As for the discussion of the Navy's role in humanitarian relief efforts, Paine does a good job of defining the benefits of the mission as seen by Navy officials:
"There
is little doubt that the navy is often well positioned to assist littoral
states facing emergencies, and that its organizational skills enable the rapid
deployment of precious resources in difficult situations. This humanitarian
role is considered good for the morale of active duty personnel and, to the
extent that they are aware of it, the general public.
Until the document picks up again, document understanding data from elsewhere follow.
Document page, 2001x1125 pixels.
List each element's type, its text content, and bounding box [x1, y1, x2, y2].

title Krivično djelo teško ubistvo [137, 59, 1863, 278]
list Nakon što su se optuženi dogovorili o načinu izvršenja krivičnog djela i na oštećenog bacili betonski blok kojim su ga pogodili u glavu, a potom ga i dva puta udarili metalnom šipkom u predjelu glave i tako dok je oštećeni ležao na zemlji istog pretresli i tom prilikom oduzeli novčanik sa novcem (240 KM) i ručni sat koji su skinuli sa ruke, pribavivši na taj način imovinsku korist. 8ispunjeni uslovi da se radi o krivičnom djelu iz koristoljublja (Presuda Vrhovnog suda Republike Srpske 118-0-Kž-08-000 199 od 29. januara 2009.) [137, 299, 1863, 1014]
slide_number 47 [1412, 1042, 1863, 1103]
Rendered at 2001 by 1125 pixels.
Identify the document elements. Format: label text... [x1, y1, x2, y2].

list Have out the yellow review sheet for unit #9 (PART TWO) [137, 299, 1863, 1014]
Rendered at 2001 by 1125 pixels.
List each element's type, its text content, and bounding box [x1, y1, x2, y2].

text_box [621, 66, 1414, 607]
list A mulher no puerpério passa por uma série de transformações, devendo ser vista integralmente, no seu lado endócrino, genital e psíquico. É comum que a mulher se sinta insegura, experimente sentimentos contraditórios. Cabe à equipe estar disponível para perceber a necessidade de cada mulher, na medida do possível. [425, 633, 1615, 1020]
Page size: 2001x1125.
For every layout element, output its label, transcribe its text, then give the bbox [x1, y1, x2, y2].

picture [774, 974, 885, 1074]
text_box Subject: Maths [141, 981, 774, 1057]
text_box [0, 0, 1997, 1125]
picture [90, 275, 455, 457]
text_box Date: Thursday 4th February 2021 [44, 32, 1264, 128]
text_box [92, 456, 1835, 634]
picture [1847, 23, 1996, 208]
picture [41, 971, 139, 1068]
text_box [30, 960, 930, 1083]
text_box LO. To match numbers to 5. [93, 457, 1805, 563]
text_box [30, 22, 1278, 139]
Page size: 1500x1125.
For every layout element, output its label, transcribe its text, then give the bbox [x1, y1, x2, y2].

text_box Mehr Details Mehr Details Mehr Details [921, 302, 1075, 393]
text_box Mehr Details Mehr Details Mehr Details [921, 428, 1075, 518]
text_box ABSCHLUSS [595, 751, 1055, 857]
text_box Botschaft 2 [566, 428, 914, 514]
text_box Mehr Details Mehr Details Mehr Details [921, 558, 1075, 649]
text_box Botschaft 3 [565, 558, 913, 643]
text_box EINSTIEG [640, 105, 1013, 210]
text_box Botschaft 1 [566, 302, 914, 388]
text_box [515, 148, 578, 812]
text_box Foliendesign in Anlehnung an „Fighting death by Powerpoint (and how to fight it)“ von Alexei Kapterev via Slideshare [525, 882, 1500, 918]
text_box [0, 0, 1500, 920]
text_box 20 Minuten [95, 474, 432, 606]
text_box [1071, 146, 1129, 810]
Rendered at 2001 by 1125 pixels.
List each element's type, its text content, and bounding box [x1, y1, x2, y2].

Supporters of the program
cite practical benefits such as improved operational preparedness, a heightened
appreciation of U.S. intentions among foreign nationals, and the opportunity to
work with military counterparts in other countries."
Paine however, takes us in a different direction, asking, "If the United States wants a forward-deployed humanitarian
assistance program, why doesn’t it develop one under civilian control and with
disaster relief and humanitarian assistance as its actual priorities? Blurring
the lines between military preparedness, “soft-power” diplomacy, and
humanitarianism may “improve foreign opinion of the United States” on the
ground, but it is unlikely to influence a government’s policy objectives. On
the domestic side, this mission creep is indicative of a growing tendency to
militarize and centralize U.S. foreign policy.
If his fear is the "growing tendency to militarize...U.S. foreign policy", I don't think he would get much of an argument these days. We hear the same kinds of things from the Chairman of the Joint Chiefs and others who argue vocally for sufficient resources for diplomacy and development. But if his argument is that we should develop some kind of civilian run entity with the "...organizational skills" to "...enable the rapid deployment of precious resources in difficult situations....", then I would ask him just from where those resources would come? Would he duplicate some portion of Navy force structure to enable this new organization? This would prove prohibitively expensive. Would he cut the Navy's budget in order to fund this activity? He would find that very little of the Navy's budget actually funds these activities, as they are carried out by forces already forward deployed with the primary mission of credible combat response. Would he turn over Navy force structure to this new civilian organization? He would diminish the nation's security posture.
Mr. Paine can't seem to figure out what he wants from the Navy, and in writing about it, he unknowingly raises the bigger and more important point that many of us wrestle with every day, that of clearly and coherently articulating the value of American Seapower. Mr. Paine's piece does not advance this goal.